**Exercise directions:** Give back the whole listing exactly as written, pictures excluded.

**Dataset entries:**
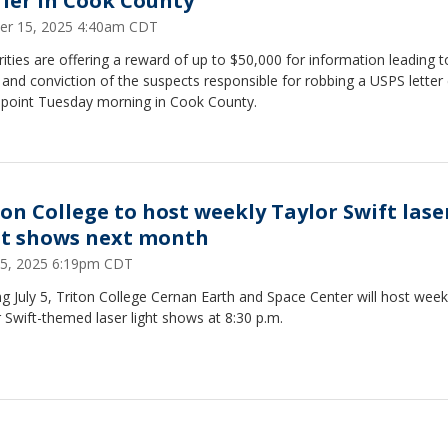
rier in Cook County
er 15, 2025 4:40am CDT
ities are offering a reward of up to $50,000 for information leading t
 and conviction of the suspects responsible for robbing a USPS letter 
npoint Tuesday morning in Cook County.
ton College to host weekly Taylor Swift lase
ht shows next month
25, 2025 6:19pm CDT
ng July 5, Triton College Cernan Earth and Space Center will host week
 Swift-themed laser light shows at 8:30 p.m.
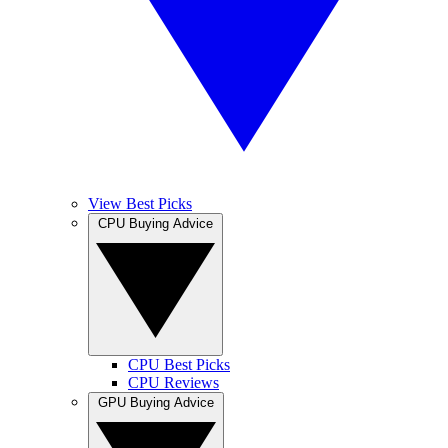
View Best Picks
CPU Buying Advice
CPU Best Picks
CPU Reviews
GPU Buying Advice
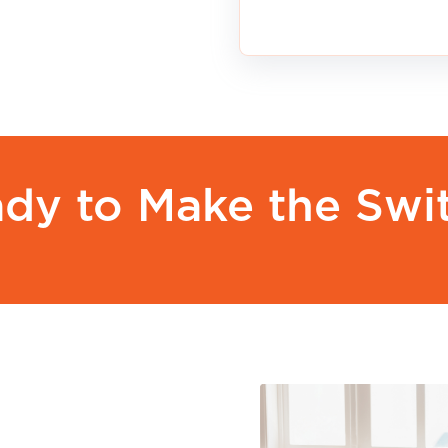
to an eligible APG&E plan without paying an earl
 change your plan.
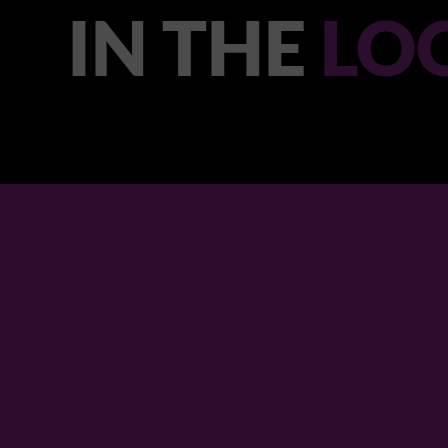
IN THE
LO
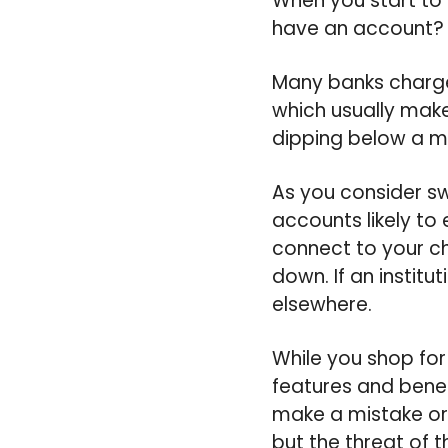
When you start to t
have an account?
Many banks charge
which usually make
dipping below a m
As you consider swi
accounts likely to
connect to your ch
down. If an institu
elsewhere.
While you shop for
features and benef
make a mistake or
but the threat of t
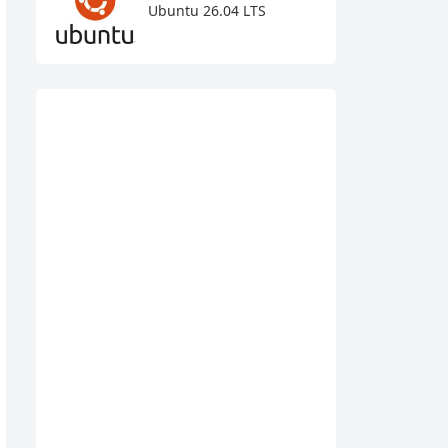
Ubuntu 26.04 LTS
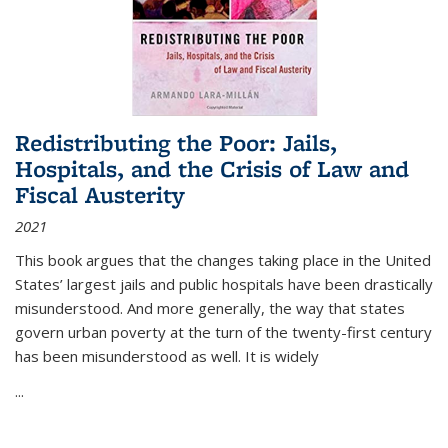
Redistributing the Poor: Jails,
Hospitals, and the Crisis of Law and
Fiscal Austerity
2021
This book argues that the changes taking place in the United
States’ largest jails and public hospitals have been drastically
misunderstood. And more generally, the way that states
govern urban poverty at the turn of the twenty-first century
has been misunderstood as well. It is widely
...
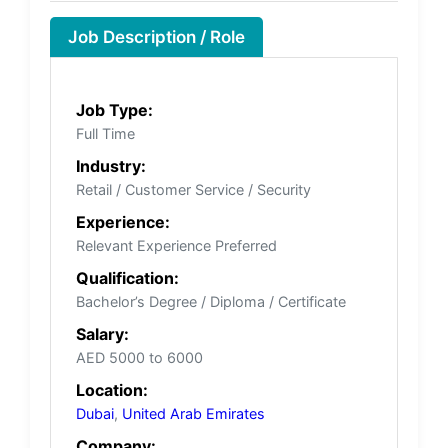
Job Description / Role
Job Type:
Full Time
Industry:
Retail / Customer Service / Security
Experience:
Relevant Experience Preferred
Qualification:
Bachelor’s Degree / Diploma / Certificate
Salary:
AED 5000 to 6000
Location:
Dubai
,
United Arab Emirates
Company:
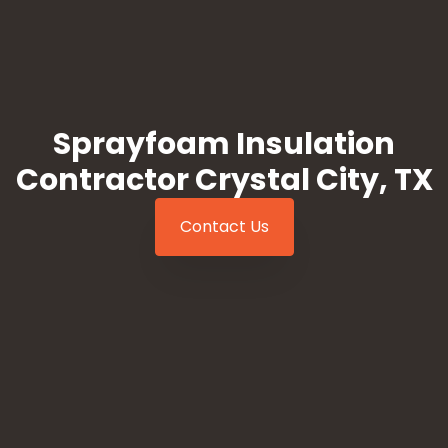
Sprayfoam Insulation
Contractor Crystal City, TX
Contact Us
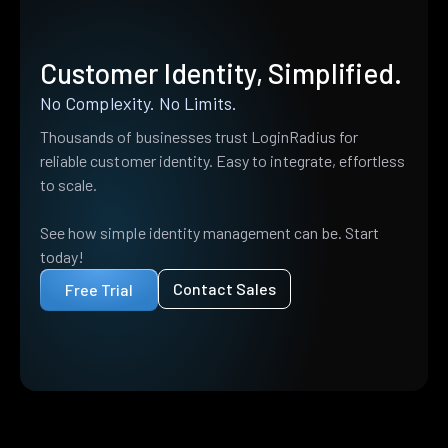
Customer Identity, Simplified.
No Complexity. No Limits.
Thousands of businesses trust LoginRadius for
reliable customer identity. Easy to integrate, effortless
to scale.
See how simple identity management can be. Start
today!
Contact Sales
Free Trial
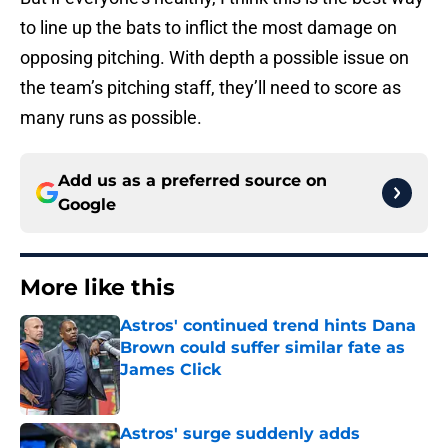
to line up the bats to inflict the most damage on
opposing pitching. With depth a possible issue on
the team’s pitching staff, they’ll need to score as
many runs as possible.
Add us as a preferred source on
Google
More like this
Astros' continued trend hints Dana
Brown could suffer similar fate as
James Click
Published by on Invalid Date
Astros' surge suddenly adds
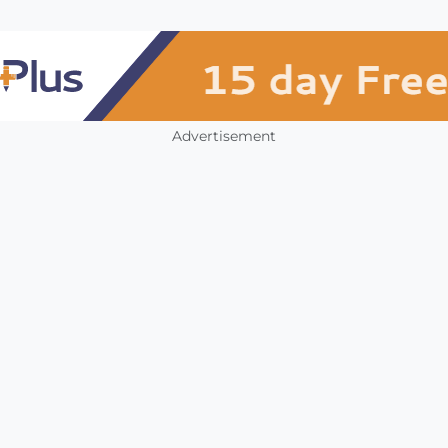
Advertisement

**Completed exercise:**
rier in Cook County
er 15, 2025 4:40am CDT
ities are offering a reward of up to $50,000 for information leading t
 and conviction of the suspects responsible for robbing a USPS letter 
npoint Tuesday morning in Cook County.
ton College to host weekly Taylor Swift lase
ht shows next month
25, 2025 6:19pm CDT
ng July 5, Triton College Cernan Earth and Space Center will host week
 Swift-themed laser light shows at 8:30 p.m.
View Best Picks
CPU Buying Advice
CPU Best Picks
CPU Reviews
GPU Buying Advice
to an eligible APG&E plan without paying an earl
 change your plan.
IN THE
LO
When you start to t
have an account?
Many banks charge
which usually make
dipping below a m
As you consider swi
accounts likely to
connect to your ch
down. If an institu
elsewhere.
While you shop for
features and benef
make a mistake or
but the threat of t
Ubuntu 26.04 LTS
Redistributing the Poor: Jails,
Hospitals, and the Crisis of Law and
Fiscal Austerity
2021
This book argues that the changes taking place in the United
States’ largest jails and public hospitals have been drastically
misunderstood. And more generally, the way that states
govern urban poverty at the turn of the twenty-first century
has been misunderstood as well. It is widely
...
Job Description / Role
Job Type:
Full Time
Industry:
Retail / Customer Service / Security
Experience:
Relevant Experience Preferred
Qualification:
Bachelor’s Degree / Diploma / Certificate
Salary:
AED 5000 to 6000
Location:
Dubai
,
United Arab Emirates
Company:
Sprayfoam Insulation
Contractor Crystal City, TX
Contact Us
Customer Identity, Simplified.
No Complexity. No Limits.
Thousands of businesses trust LoginRadius for
reliable customer identity. Easy to integrate, effortless
to scale.
See how simple identity management can be. Start
today!
Contact Sales
Free Trial
to line up the bats to inflict the most damage on
opposing pitching. With depth a possible issue on
the team’s pitching staff, they’ll need to score as
many runs as possible.
Add us as a preferred source on
Google
More like this
Astros' continued trend hints Dana
Brown could suffer similar fate as
James Click
Published by on Invalid Date
Astros' surge suddenly adds
Advertisement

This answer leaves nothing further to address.